Enrichment and stratification for predementia Alzheimer disease clinical trials

Abstract

The tau and amyloid pathobiological processes underlying Alzheimer disease (AD) progresses slowly over periods of decades before clinical manifestation as mild cognitive impairment (MCI), then more rapidly to dementia, and eventually to end-stage organ failure. The failure of clinical trials of candidate disease modifying therapies to slow disease progression in patients already diagnosed with early AD has led to increased interest in exploring the possibility of early intervention and prevention trials, targeting MCI and cognitively healthy (HC) populations. Here, we stratify MCI individuals based on cerebrospinal fluid (CSF) biomarkers and structural atrophy risk factors for the disease. We also stratify HC individuals into risk groups on the basis of CSF biomarkers for the two hallmark AD pathologies. Results show that the broad category of MCI can be decomposed into subsets of individuals with significantly different average regional atrophy rates. By thus selectively identifying individuals, combinations of these biomarkers and risk factors could enable significant reductions in sample size requirements for clinical trials of investigational AD-modifying therapies, and provide stratification mechanisms to more finely assess response to therapy. Power is sufficiently high that detecting efficacy in MCI cohorts should not be a limiting factor in AD therapeutics research. In contrast, we show that sample size estimates for clinical trials aimed at the preclinical stage of the disorder (HCs with evidence of AD pathology) are prohibitively large. Longer natural history studies are needed to inform design of trials aimed at the presymptomatic stage.
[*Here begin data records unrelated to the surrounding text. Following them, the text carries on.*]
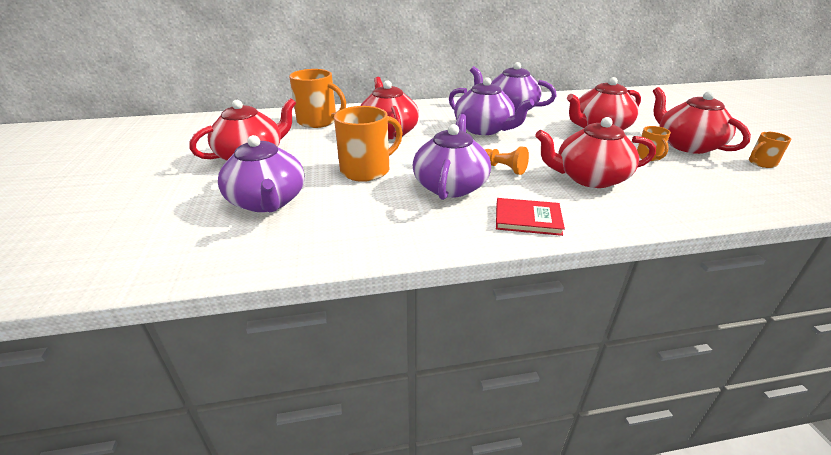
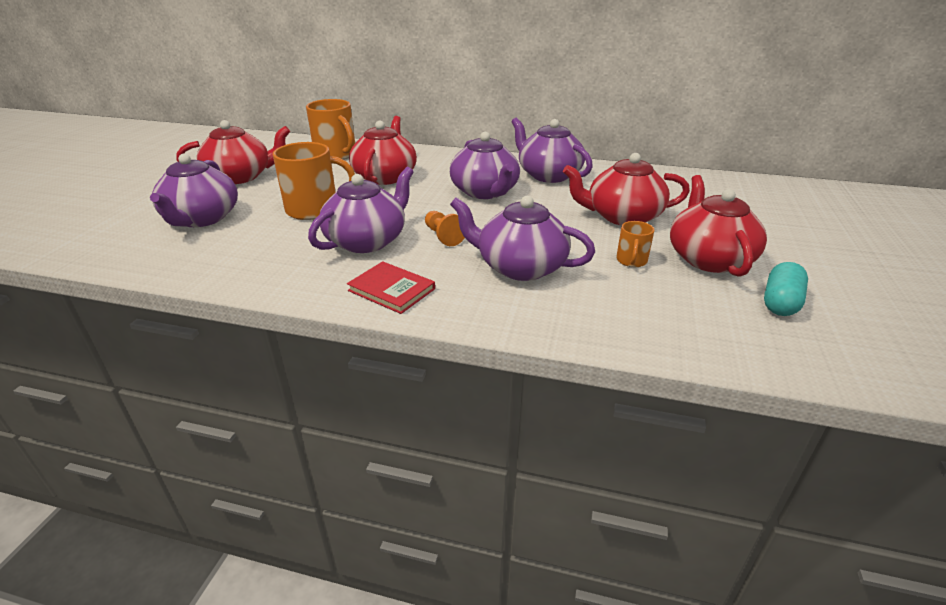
camera: 25 degrees right, 0 degrees up
(589, 178) = (520, 267): red teapot -> purple teapot
(761, 163) = (780, 302): orange mug -> turquoise capsule

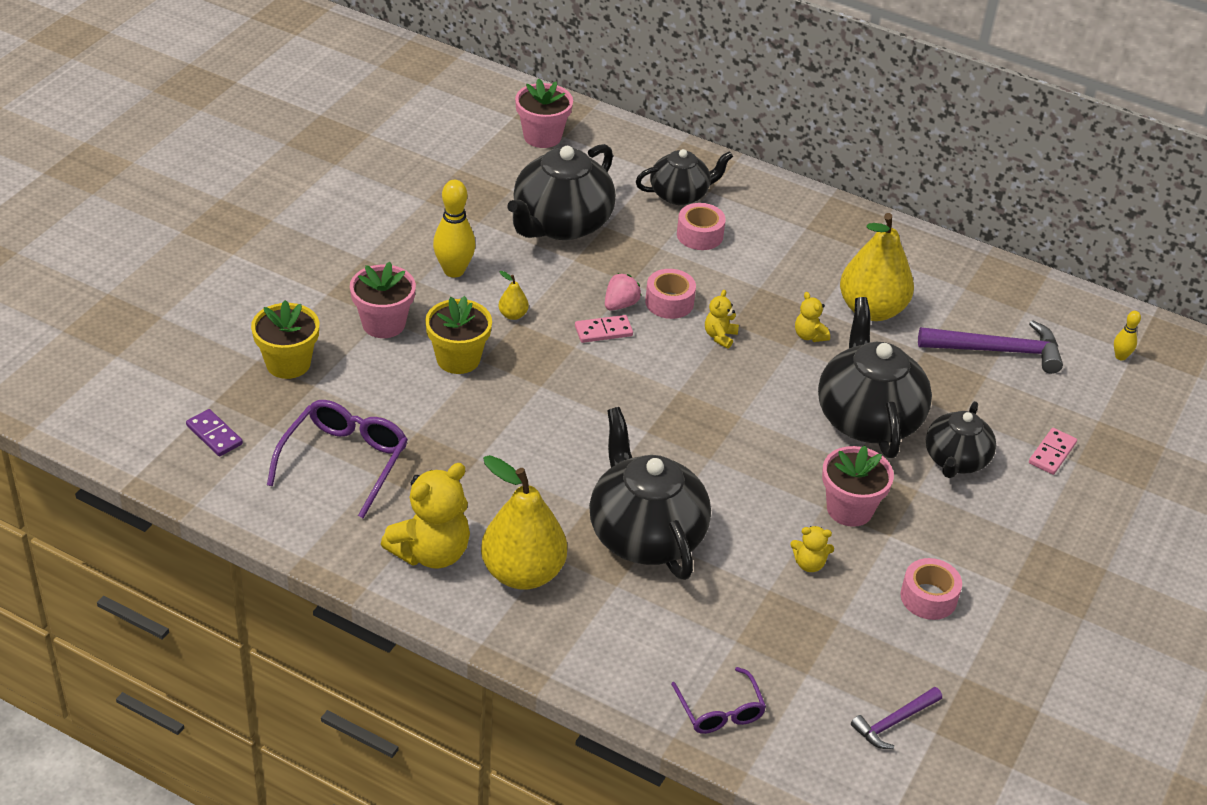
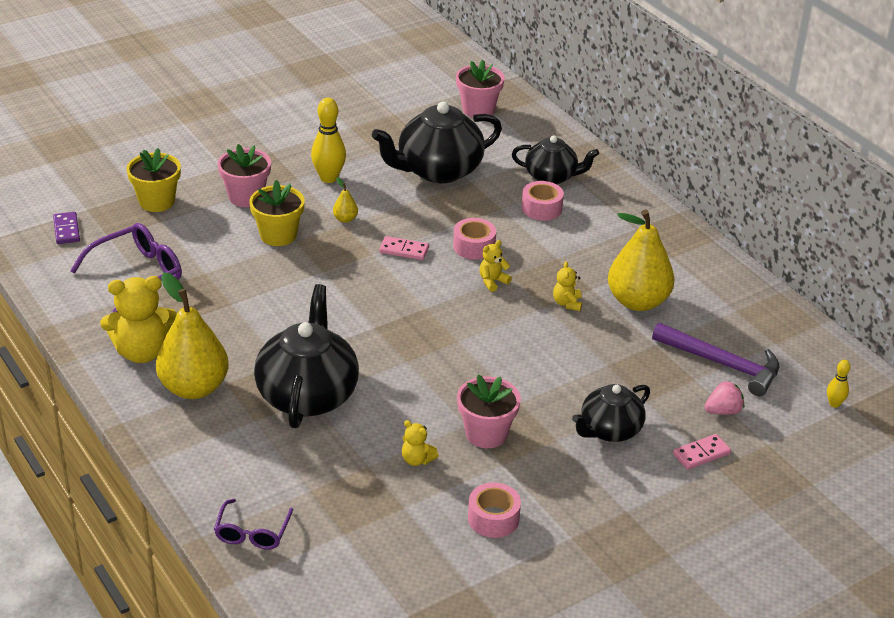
camera: 30 degrees right, 5 degrees down
(620, 305) = (434, 237): pink strawberry -> pink strawberry (723, 411)
(867, 418) = (562, 376): black teapot -> none
(894, 722) = (381, 594): purple hammer -> none

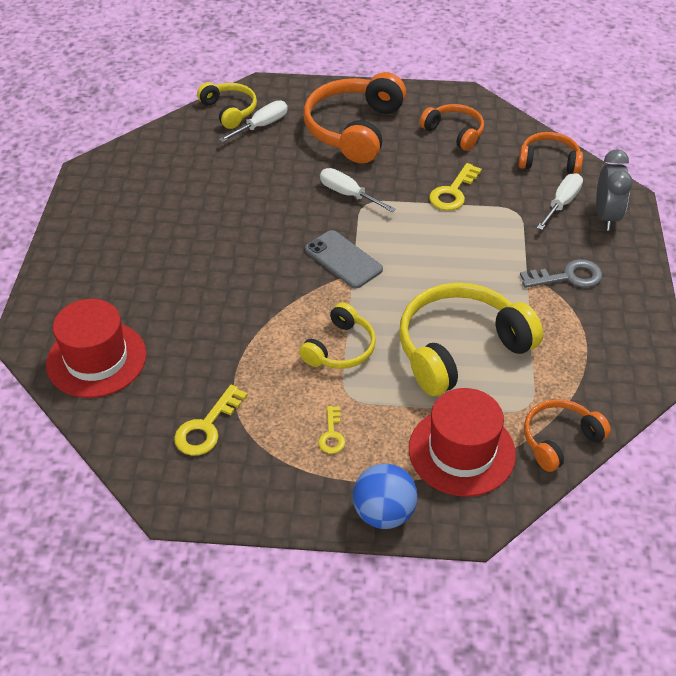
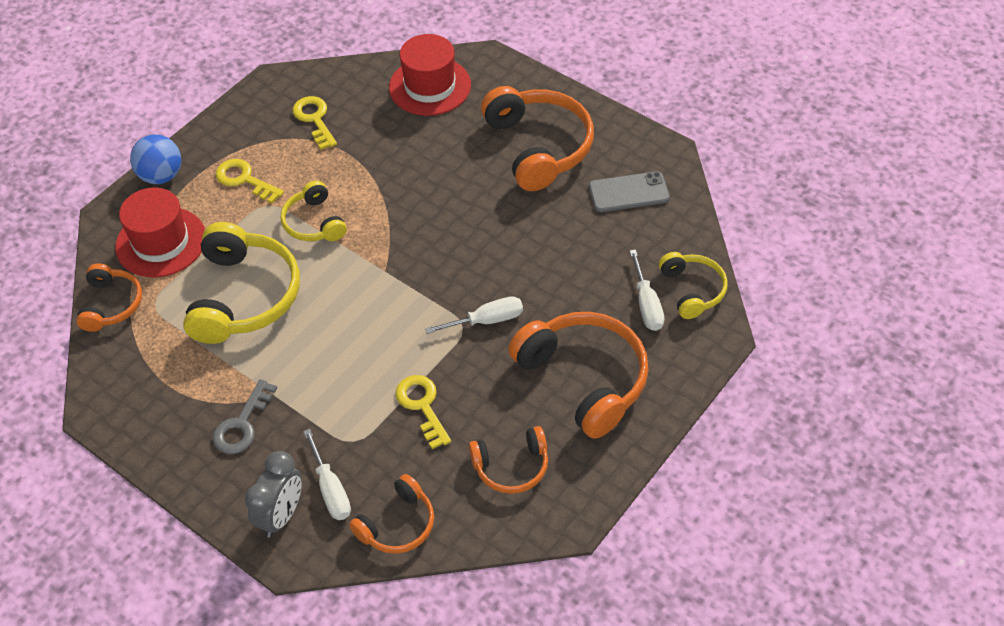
camera: 125 degrees right, 5 degrees up
(133, 245) = (539, 147): none -> orange headphones
(229, 110) = (692, 290): yellow headphones -> yellow headphones turned 105 degrees counterclockwise
(332, 434) = (244, 180): yellow key -> yellow key, size x1.63
(343, 259) = (406, 273): grey phone -> grey phone (628, 192)
(606, 216) = (281, 515): grey clock -> grey clock turned 105 degrees counterclockwise

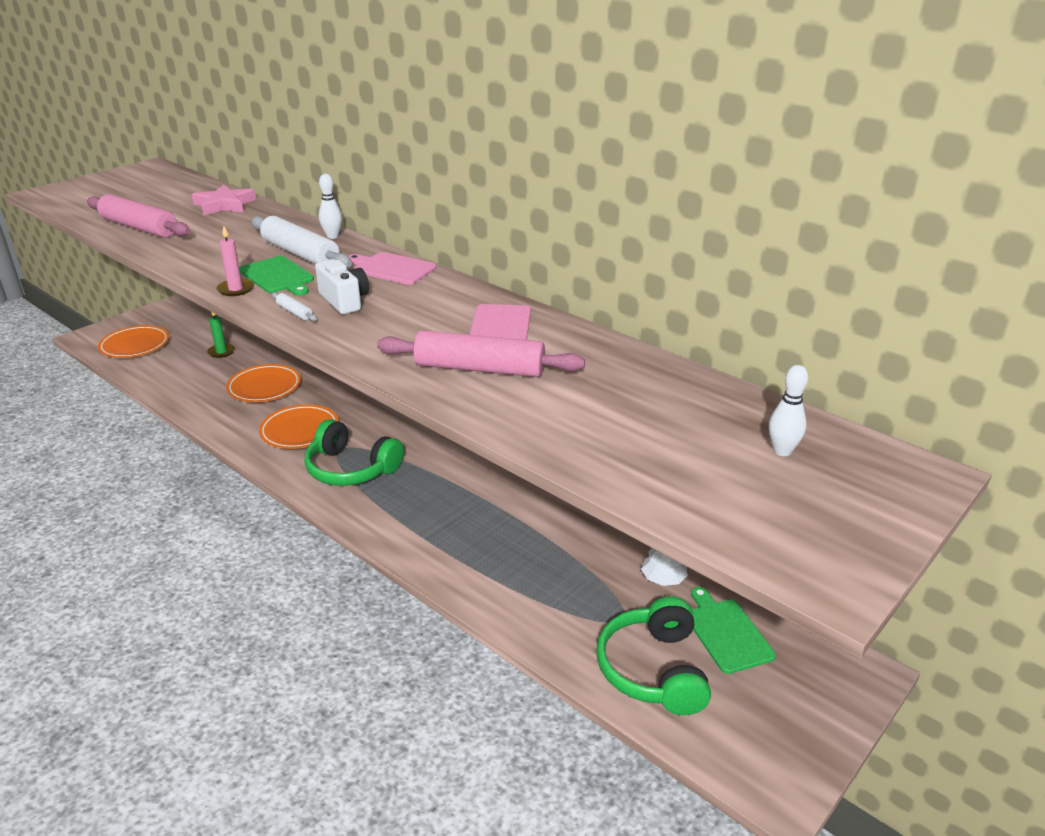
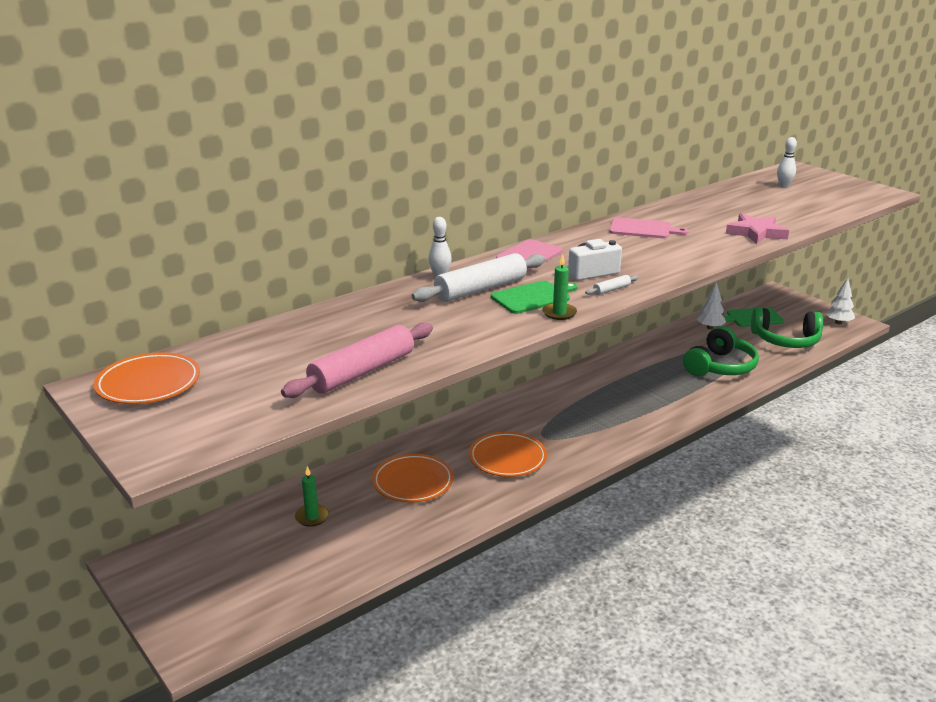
camera: 80 degrees left, 5 degrees down
(135, 345) = (252, 594): orange plate -> orange plate (148, 384)
(224, 205) = (309, 329): pink star -> pink star (756, 233)
(236, 289) = (559, 313): pink candle -> green candle
(351, 469) = (576, 431): green headphones -> green headphones (720, 366)
(480, 369) = (704, 237): pink rolling pin -> none
(766, 758) = (838, 322): none -> white tree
Figure 1. Annual atrophy rates for MCI participants, with 95% confidence intervals, for AD-relevant cortical and subcortical ROIs, grouped with respect to baseline Aβ, ptau, and volumetric MRI status (top row).

In the bottom row, all participants are Aβ-positive. N is the number of participants. Numerical values are in File S1, Tables S1A–F.

Figure 2. Annual atrophy rates for (A) Aβ⁺ HC participants, 4 of whom converted to MCI, and (B) Aβ⁺Ptau⁺ HCs participants (i.e., the HCs most likely to be preclinical-AD), 3 of whom converted to MCI, compared with the control group of stable Aβ^– HCs.

N is the number of participants. Numerical values, including p-values, are in File S1, Tables S2A and S2B.

Figure 3. Estimated sample sizes, per arm, to detect a 25% reduction in annual rate of change in MCI participants under several enrichment strategies, relative to the annual rate of change in amyloid-negative stable HCs, at the p<0.05 level with 80% power assuming a 24 month trial with scans every six months.

Sample sizes are estimated using a linear mixed effects model with fixed intercepts (no relative change at baseline) and random slopes applied to all data available up through 36 months. Error bars show the 95% confidence intervals. N is the number of participants. All numerical values are shown Table 3; p-values for comparisons are in Tables 4 and 5.